--- Extract Enclosed Below ---
The second author, Vostaert, explicitly claims to have added about 3,300 lines to Penninc’s text. Several scholars of Middle Dutch have pointed out on various grounds that Vostaert (or the copied text) can not be correct in this claim. We decided to apply current state of the art authorship attribution techniques to find whether this would point us to a specific line in the text where the text before that line and the text after that line contrast the most. In prior research we have used a lexical richness measure, Udney Yule’s Characteristic K, and Burrows’s Delta to try to determine the position in the text where Vostaert may have started to complete Penninc’s text. We thus found that applying Burrow’s Delta indeed gives relatively strong grounds to assume that Vostaert simply stated a truth. Figure 1 can be read as a support of this finding, showing a significant change of stylistic stability occurring around verse line 7,882 (cf. van Dalen-Oskam & van Zundert 2007). New knowledge that we derive from this result is that Vostaert may well have reworked the last portion of his predecessor’s work. However, the most surprising result was that our analysis pointed towards the possibility that Delta is a better indicator for a change of copyists than anything else (cf. the clear local maximum in the graph of figure 1, which is located around verse line 5,783 and reflects the change of hands that takes place in the manuscript).
--- End of Enclosed Extract ---
--- Given material Enclosed Below ---
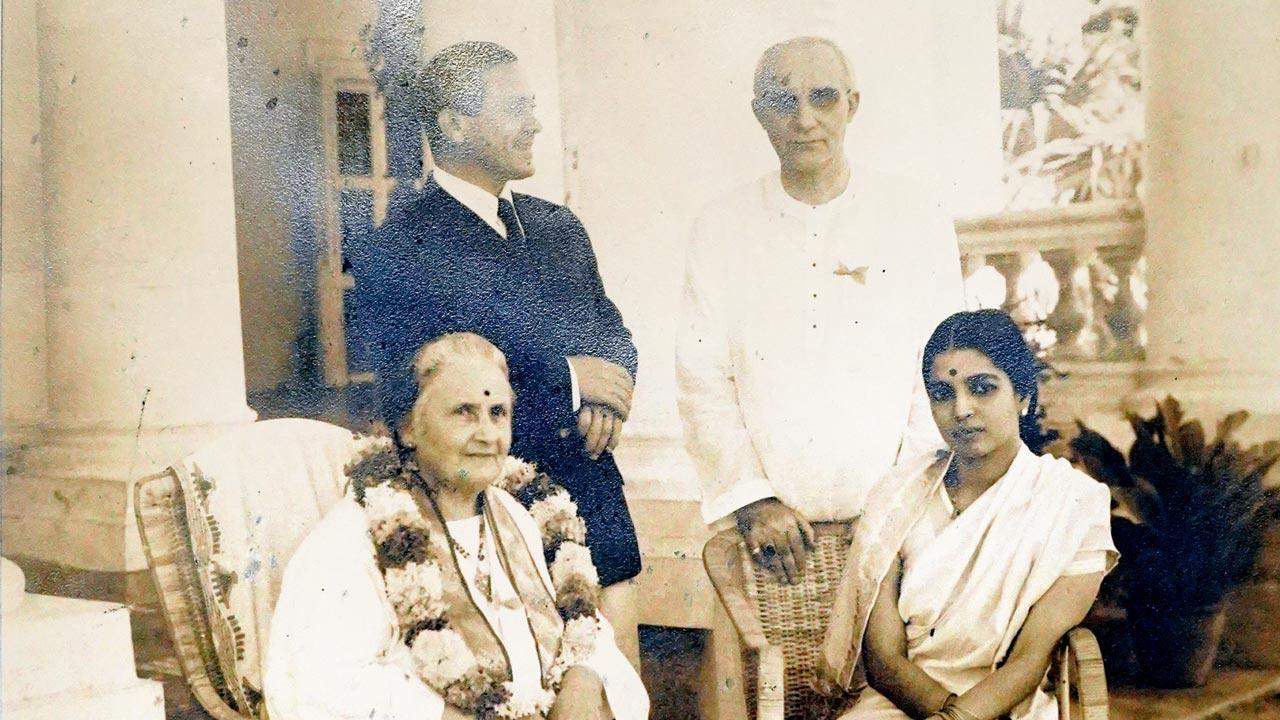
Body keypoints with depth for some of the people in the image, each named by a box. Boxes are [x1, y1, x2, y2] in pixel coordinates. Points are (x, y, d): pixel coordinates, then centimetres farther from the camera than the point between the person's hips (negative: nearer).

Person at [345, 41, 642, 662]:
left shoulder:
--- End of Enclosed Given material ---
Exercise requirements:
Answer these from the text above on Penninc and Vostaert:
(a) How many lines does Vostaert claim to have added to Penninc's text?
(b) Around which verse line does Figure 1 show a significant change of stylistic stability?
(c) What does the local maximum around verse line 5,783 reflect?

Response to the task:
(a) About 3,300 lines.
(b) Around verse line 7,882.
(c) The change of hands that takes place in the manuscript.